* [WHAT IS BEING ASKED]:
No pictures should appear. The lines from the beginning of the listing through the one holding "nor (d6, d1, d3);" must be reproduced exactly, and nothing more.

************

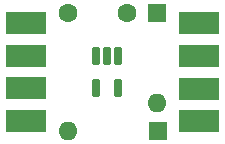
<source format=gbs>
G04 #@! TF.GenerationSoftware,KiCad,Pcbnew,8.0.0*
G04 #@! TF.CreationDate,2024-03-08T06:59:15+01:00*
G04 #@! TF.ProjectId,JoyMega3,4a6f794d-6567-4613-932e-6b696361645f,rev?*
G04 #@! TF.SameCoordinates,Original*
G04 #@! TF.FileFunction,Soldermask,Bot*
G04 #@! TF.FilePolarity,Negative*
%FSLAX46Y46*%
G04 Gerber Fmt 4.6, Leading zero omitted, Abs format (unit mm)*
G04 Created by KiCad (PCBNEW 8.0.0) date 2024-03-08 06:59:15*
%MOMM*%
%LPD*%
G01*
G04 APERTURE LIST*
G04 Aperture macros list*
%AMRoundRect*
0 Rectangle with rounded corners*
0 $1 Rounding radius*
0 $2 $3 $4 $5 $6 $7 $8 $9 X,Y pos of 4 corners*
0 Add a 4 corners polygon primitive as box body*
4,1,4,$2,$3,$4,$5,$6,$7,$8,$9,$2,$3,0*
0 Add four circle primitives for the rounded corners*
1,1,$1+$1,$2,$3*
1,1,$1+$1,$4,$5*
1,1,$1+$1,$6,$7*
1,1,$1+$1,$8,$9*
0 Add four rect primitives between the rounded corners*
20,1,$1+$1,$2,$3,$4,$5,0*
20,1,$1+$1,$4,$5,$6,$7,0*
20,1,$1+$1,$6,$7,$8,$9,0*
20,1,$1+$1,$8,$9,$2,$3,0*%
G04 Aperture macros list end*
%ADD10C,1.600000*%
%ADD11R,3.480000X1.846667*%
%ADD12R,1.600000X1.600000*%
%ADD13O,1.600000X1.600000*%
%ADD14RoundRect,0.162500X-0.162500X0.617500X-0.162500X-0.617500X0.162500X-0.617500X0.162500X0.617500X0*%
G04 APERTURE END LIST*
D10*
X123600000Y-75500000D03*
X118600000Y-75500000D03*
D11*
X115062500Y-84655000D03*
X115062500Y-81885000D03*
X115062500Y-79115000D03*
X115062500Y-76345000D03*
D12*
X126210000Y-85500000D03*
D13*
X118590000Y-85500000D03*
D12*
X126200000Y-75488800D03*
D13*
X126200000Y-83108800D03*
D11*
X129700000Y-76363000D03*
X129700000Y-79133000D03*
X129700000Y-81903000D03*
X129700000Y-84673000D03*
D14*
X120970000Y-79150000D03*
X121920000Y-79150000D03*
X122870000Y-79150000D03*
X122870000Y-81850000D03*
X120970000Y-81850000D03*
M02*

</source>
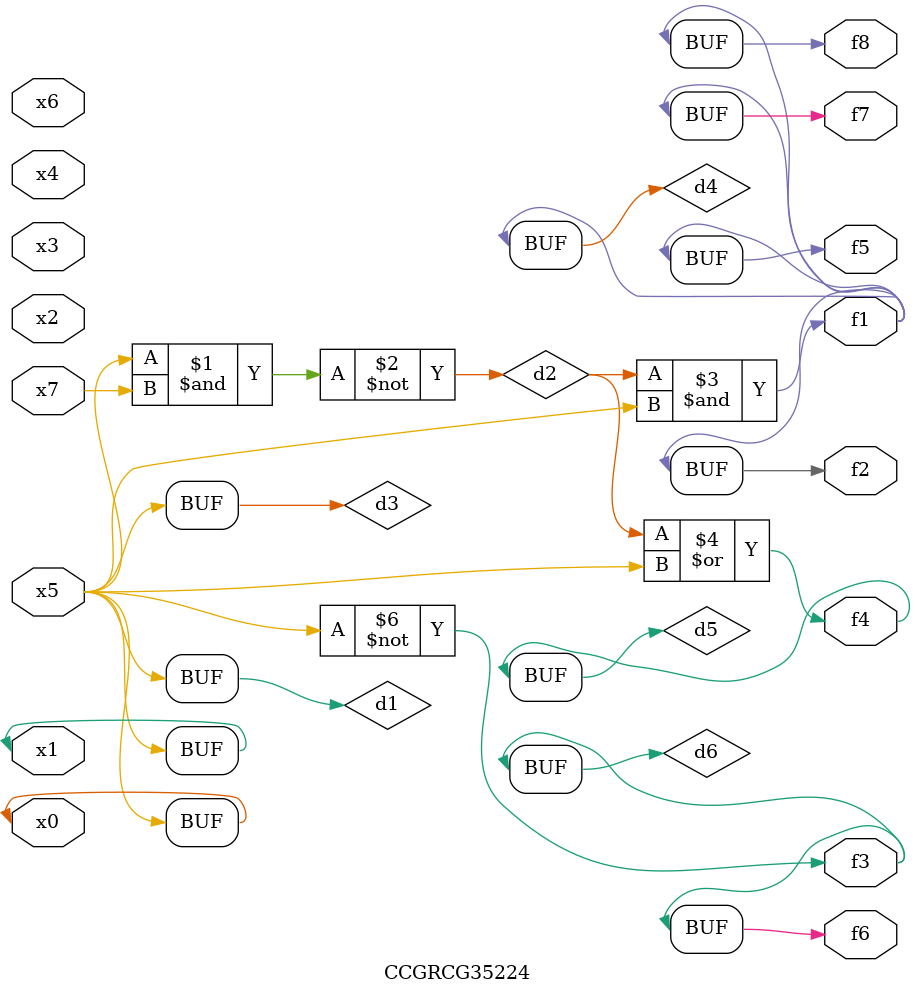
<source format=v>
module CCGRCG35224(
	input x0, x1, x2, x3, x4, x5, x6, x7,
	output f1, f2, f3, f4, f5, f6, f7, f8
);

	wire d1, d2, d3, d4, d5, d6;

	buf (d1, x0, x5);
	nand (d2, x5, x7);
	buf (d3, x0, x1);
	and (d4, d2, d3);
	or (d5, d2, d3);
	nor (d6, d1, d3);
	assign f1 = d4;
	assign f2 = d4;
	assign f3 = d6;
	assign f4 = d5;
	assign f5 = d4;
	assign f6 = d6;
	assign f7 = d4;
	assign f8 = d4;
endmodule

</source>
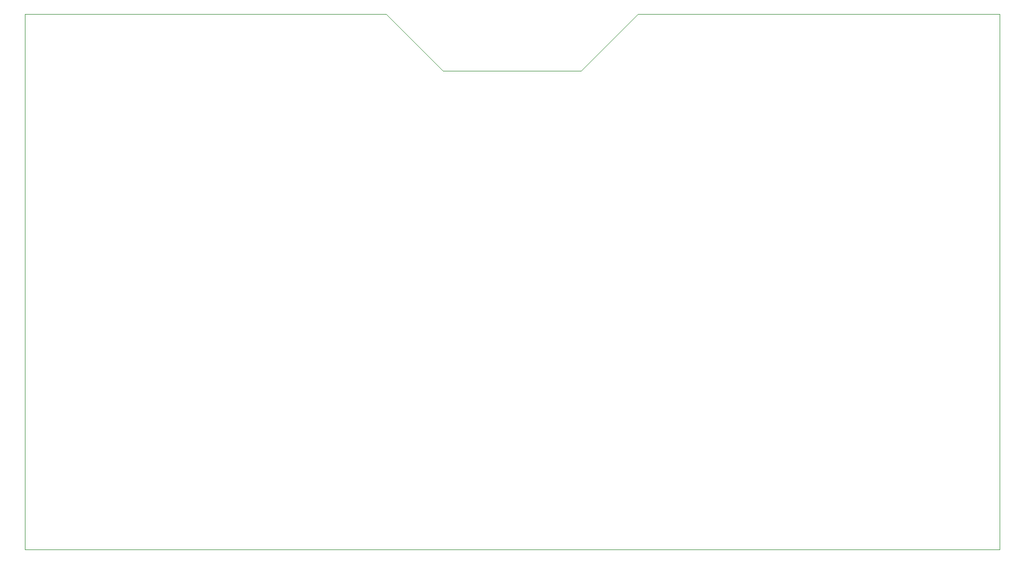
<source format=gbr>
%TF.GenerationSoftware,KiCad,Pcbnew,7.0.5-7.0.5~ubuntu22.04.1*%
%TF.CreationDate,2023-07-14T20:09:26+02:00*%
%TF.ProjectId,pico_breakout,7069636f-5f62-4726-9561-6b6f75742e6b,rev?*%
%TF.SameCoordinates,Original*%
%TF.FileFunction,Profile,NP*%
%FSLAX46Y46*%
G04 Gerber Fmt 4.6, Leading zero omitted, Abs format (unit mm)*
G04 Created by KiCad (PCBNEW 7.0.5-7.0.5~ubuntu22.04.1) date 2023-07-14 20:09:26*
%MOMM*%
%LPD*%
G01*
G04 APERTURE LIST*
%TA.AperFunction,Profile*%
%ADD10C,0.100000*%
%TD*%
G04 APERTURE END LIST*
D10*
X116205000Y-34290000D02*
X137795000Y-34290000D01*
X137795000Y-34290000D02*
X146685000Y-25400000D01*
X50800000Y-25400000D02*
X50800000Y-109220000D01*
X50800000Y-109220000D02*
X203200000Y-109220000D01*
X116205000Y-34290000D02*
X107315000Y-25400000D01*
X107315000Y-25400000D02*
X50800000Y-25400000D01*
X203200000Y-25400000D02*
X146685000Y-25400000D01*
X146685000Y-25400000D02*
X146685000Y-25400000D01*
X203200000Y-109220000D02*
X203200000Y-25400000D01*
M02*

</source>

************

* [SOLUTION BELOW]:
<source format=gbs>
G04 #@! TF.GenerationSoftware,KiCad,Pcbnew,8.0.0*
G04 #@! TF.CreationDate,2024-03-08T06:59:15+01:00*
G04 #@! TF.ProjectId,JoyMega3,4a6f794d-6567-4613-932e-6b696361645f,rev?*
G04 #@! TF.SameCoordinates,Original*
G04 #@! TF.FileFunction,Soldermask,Bot*
G04 #@! TF.FilePolarity,Negative*
%FSLAX46Y46*%
G04 Gerber Fmt 4.6, Leading zero omitted, Abs format (unit mm)*
G04 Created by KiCad (PCBNEW 8.0.0) date 2024-03-08 06:59:15*
%MOMM*%
%LPD*%
G01*
G04 APERTURE LIST*
G04 Aperture macros list*
%AMRoundRect*
0 Rectangle with rounded corners*
0 $1 Rounding radius*
0 $2 $3 $4 $5 $6 $7 $8 $9 X,Y pos of 4 corners*
0 Add a 4 corners polygon primitive as box body*
4,1,4,$2,$3,$4,$5,$6,$7,$8,$9,$2,$3,0*
0 Add four circle primitives for the rounded corners*
1,1,$1+$1,$2,$3*
1,1,$1+$1,$4,$5*
1,1,$1+$1,$6,$7*
1,1,$1+$1,$8,$9*
0 Add four rect primitives between the rounded corners*
20,1,$1+$1,$2,$3,$4,$5,0*
20,1,$1+$1,$4,$5,$6,$7,0*
20,1,$1+$1,$6,$7,$8,$9,0*
20,1,$1+$1,$8,$9,$2,$3,0*%
G04 Aperture macros list end*
%ADD10C,1.600000*%
%ADD11R,3.480000X1.846667*%
%ADD12R,1.600000X1.600000*%
%ADD13O,1.600000X1.600000*%
%ADD14RoundRect,0.162500X-0.162500X0.617500X-0.162500X-0.617500X0.162500X-0.617500X0.162500X0.617500X0*%
G04 APERTURE END LIST*
D10*
X123600000Y-75500000D03*
X118600000Y-75500000D03*
D11*
X115062500Y-84655000D03*
X115062500Y-81885000D03*
X115062500Y-79115000D03*
X115062500Y-76345000D03*
D12*
X126210000Y-85500000D03*
D13*
X118590000Y-85500000D03*
D12*
X126200000Y-75488800D03*
D13*
X126200000Y-83108800D03*
D11*
X129700000Y-76363000D03*
X129700000Y-79133000D03*
X129700000Y-81903000D03*
X129700000Y-84673000D03*
D14*
X120970000Y-79150000D03*
X121920000Y-79150000D03*
X122870000Y-79150000D03*
X122870000Y-81850000D03*
X120970000Y-81850000D03*
M02*

</source>
<source format=v>
module CCGRCG35224(
	input x0, x1, x2, x3, x4, x5, x6, x7,
	output f1, f2, f3, f4, f5, f6, f7, f8
);

	wire d1, d2, d3, d4, d5, d6;

	buf (d1, x0, x5);
	nand (d2, x5, x7);
	buf (d3, x0, x1);
	and (d4, d2, d3);
	or (d5, d2, d3);
	nor (d6, d1, d3);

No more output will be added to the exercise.